## Aim of the task
Quote all of the data that follows exactly as written, skipping the images.

[Stored data]
———
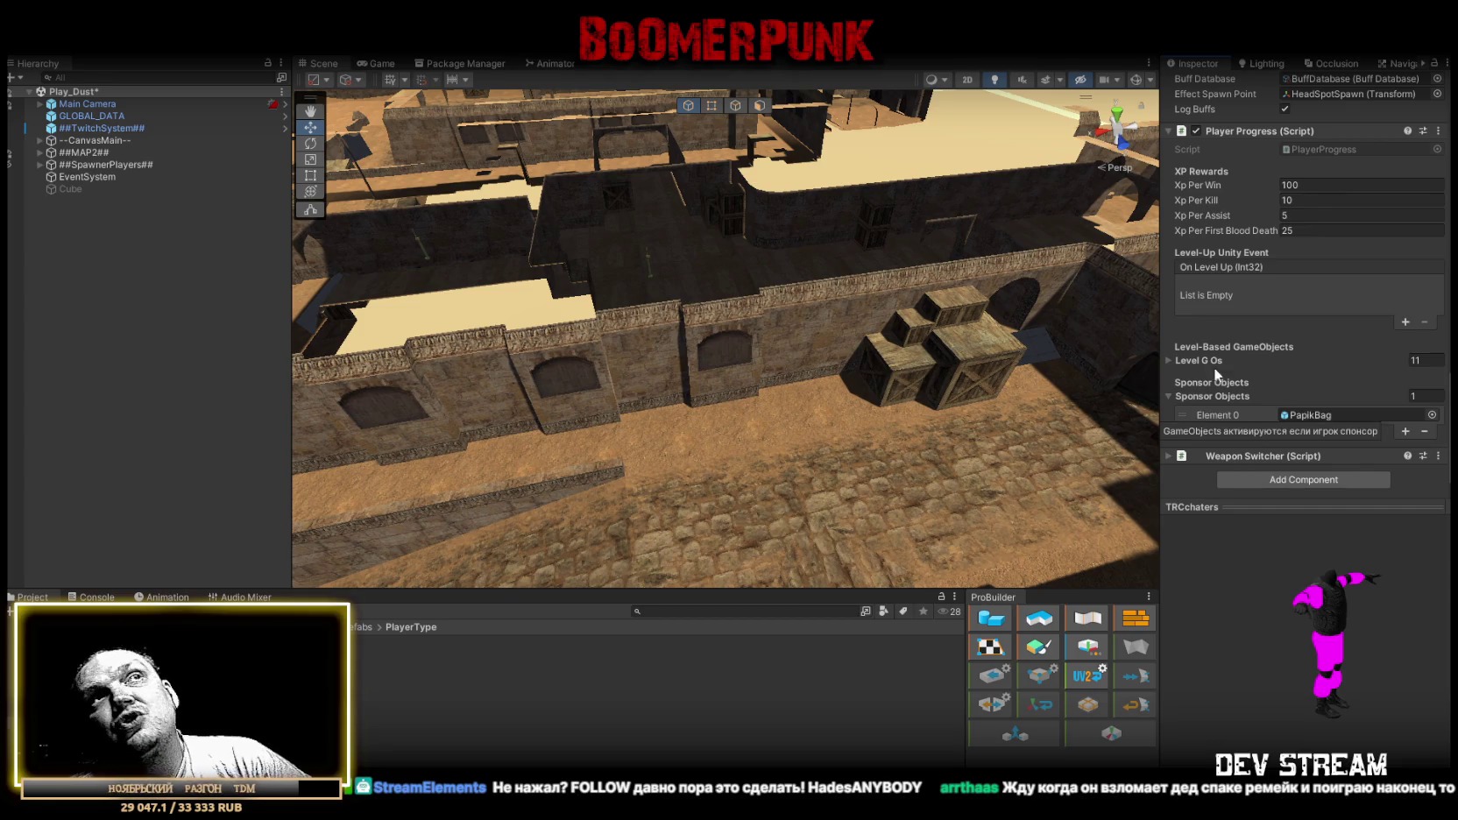
mouse_move(789, 341)
mouse_down()
mouse_move(761, 351)
mouse_move(951, 296)
mouse_move(950, 279)
mouse_move(837, 305)
mouse_move(751, 167)
mouse_move(488, 163)
mouse_move(788, 156)
mouse_move(1080, 195)
mouse_move(561, 267)
mouse_move(804, 223)
mouse_up()
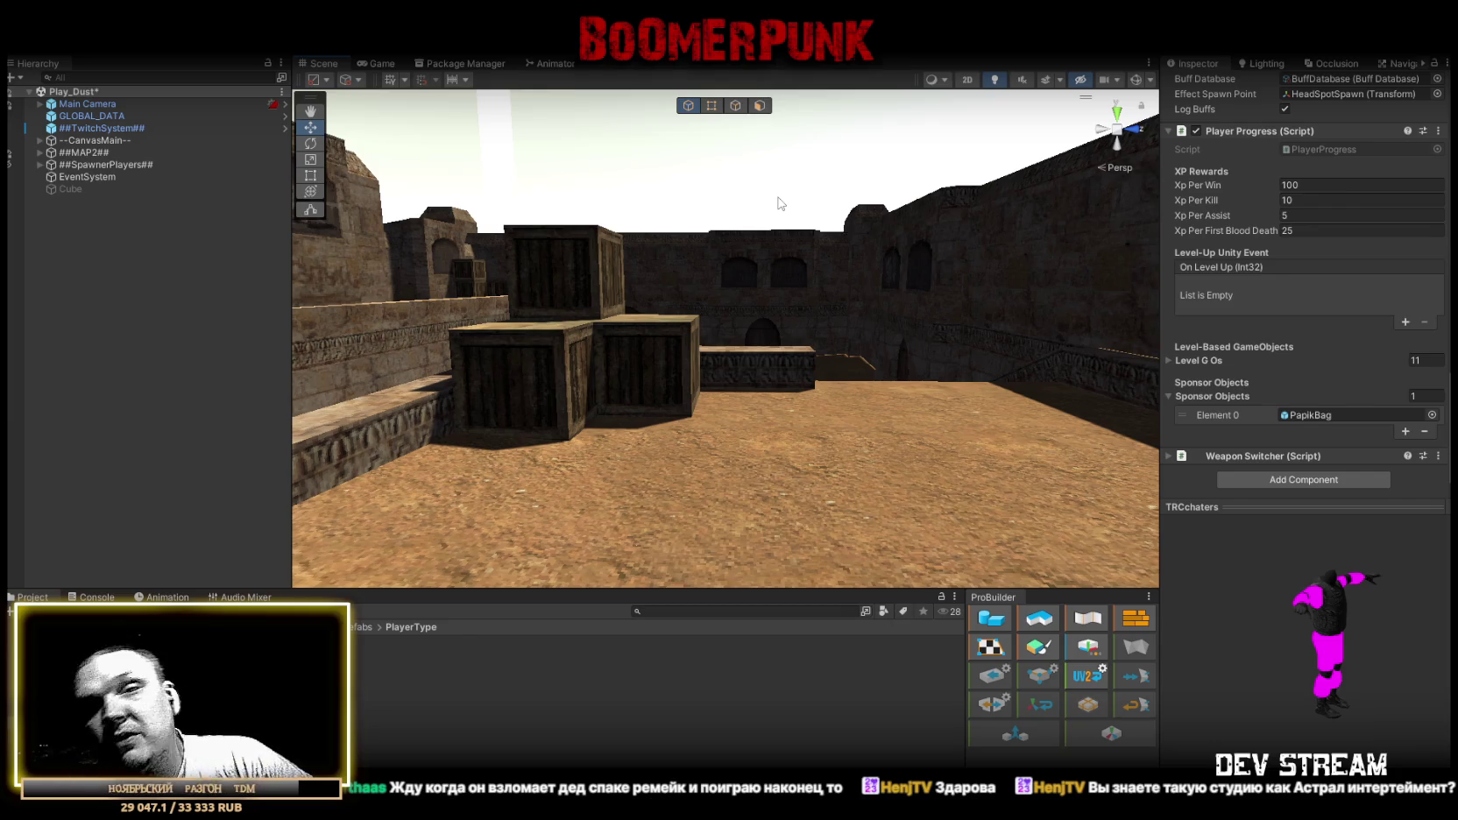
Fly the Scene view over the ramp into the sandy passage, then rise to an overview.
mouse_move(784, 326)
mouse_down()
mouse_move(987, 396)
mouse_move(827, 377)
mouse_up()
———
## Your response
mouse_move(789, 341)
mouse_down()
mouse_move(761, 351)
mouse_move(951, 296)
mouse_move(950, 279)
mouse_move(837, 305)
mouse_move(751, 167)
mouse_move(488, 163)
mouse_move(788, 156)
mouse_move(1080, 195)
mouse_move(561, 267)
mouse_move(804, 223)
mouse_up()
Fly the Scene view over the ramp into the sandy passage, then rise to an overview.
mouse_move(784, 326)
mouse_down()
mouse_move(987, 396)
mouse_move(827, 377)
mouse_up()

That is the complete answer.